§ **Challenge 1**
Please reproduce the SQL tutorial from "Norma López-Sancho" up to and including "modified a row.", renaming "spreadsheets" to "CSV files" wherever it occurs.
§ **Challenge 2**
Continue the SQL tutorial from its final sentence onward.

§ **Source passage**
Part 3. SQL & Analysis Fundamental Concepts

Norma López-Sancho
Apr 12, 2024
9 min read

We ended our Part 2 talking about the advantages of views.

Let’s take a tiny step back (and forward!), and now that we learnt how to use spreadsheets to update our tables we will use the technique to fill our whole departments table, who is feeling a bit sad and empty:

We will add our timestamps columns as well, always handy to have as a way of controlling data manipulation, and talking about control.. let’s point fingers here!

It’s a very good idea to have ’created_by’ and ‘updated_by’ columns in your tables to store the user IDs or usernames of the individuals who created or last modified a row.

And no, is not really for pointing fingers to be honest, but is incredibly handy for troubleshooting and traceability.

Anyway this would need to be implemented mainly at app management levels.

If your app has authentication methods to provide user IDs or usernames you can leverage this to set an automated way of filling these type of columns, and would work similar to a timestamp but retrieving the user session info.

If you are reading these guides, most likely is not within your role to set up something like this, but if it’s something we can push to be implemented, definitely worth it.

Having said that, let’s forget about pointing fingers (for now..) and add our timestamps plus a parent_id column to represent sub-departments on a complex hierarchy:

ALTER TABLE department 
ADD COLUMN parent_id INT,-- it will be a number, therefore data type integer 
ADD COLUMN created_at TIMESTAMP DEFAULT CURRENT_TIMESTAMP,
ADD COLUMN updated_at TIMESTAMP DEFAULT CURRENT_TIMESTAMP ON UPDATE CURRENT_TIMESTAMP;

The parent_id column will indicate the ID of the parent department (or NULL if is itself a parent or has no child).

§ **Recorded information**
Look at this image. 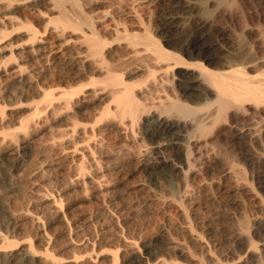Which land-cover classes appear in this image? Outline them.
I'll return each mask as SVG.
<instances>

§ **Final result 1**
Norma López-Sancho
Apr 12, 2024
9 min read

We ended our Part 2 talking about the advantages of views.

Let’s take a tiny step back (and forward!), and now that we learnt how to use CSV files to update our tables we will use the technique to fill our whole departments table, who is feeling a bit sad and empty:

We will add our timestamps columns as well, always handy to have as a way of controlling data manipulation, and talking about control.. let’s point fingers here!

It’s a very good idea to have ’created_by’ and ‘updated_by’ columns in your tables to store the user IDs or usernames of the individuals who created or last modified a row.

§ **Final result 2**
Now that we have tweaked our table, let’s fill it with data by creating our content in a spreadsheet and importing as we did before (part 2)

Despise having set our department_id to be an AUTO_INCREMENT primary key column, we are setting up the initial data of the table and establishing the relationships between parent-child departments, so we will provide the ID ourselves so we can use it for mapping the hierarchy in our spreadsheet.

A bit of a refreshment of what we did in part 2, and also because the steps vary a bit given our department table is completely empty, therefore no sense of doing a temp table as nothing to join it with:

Export to/Save As your file in .csv
Import your .csv into your permitted folder within the docker container(/var/lib/mysql-files)
LOAD the DATA INTO your table

LOAD DATA INFILE '/var/lib/mysql-files/Department_table.csv'
INTO TABLE department
FIELDS TERMINATED BY ';'
IGNORE 1 LINES;

The problem with the above statement is that our CSV like this:

And our table has created_at and updated_at columns

If you run the statement as it is, 2 things will happen:

1. Getting the below warning:

24 row(s) affected, 64 warning(s): 1366 Incorrect integer value: '' for column 'parent_id' at row 1 1265 Data truncated for column 'created_at' at row 1 1265 Data truncated for column 'updated_at' at row 1 […]

Which is not really an issue but can potentially be.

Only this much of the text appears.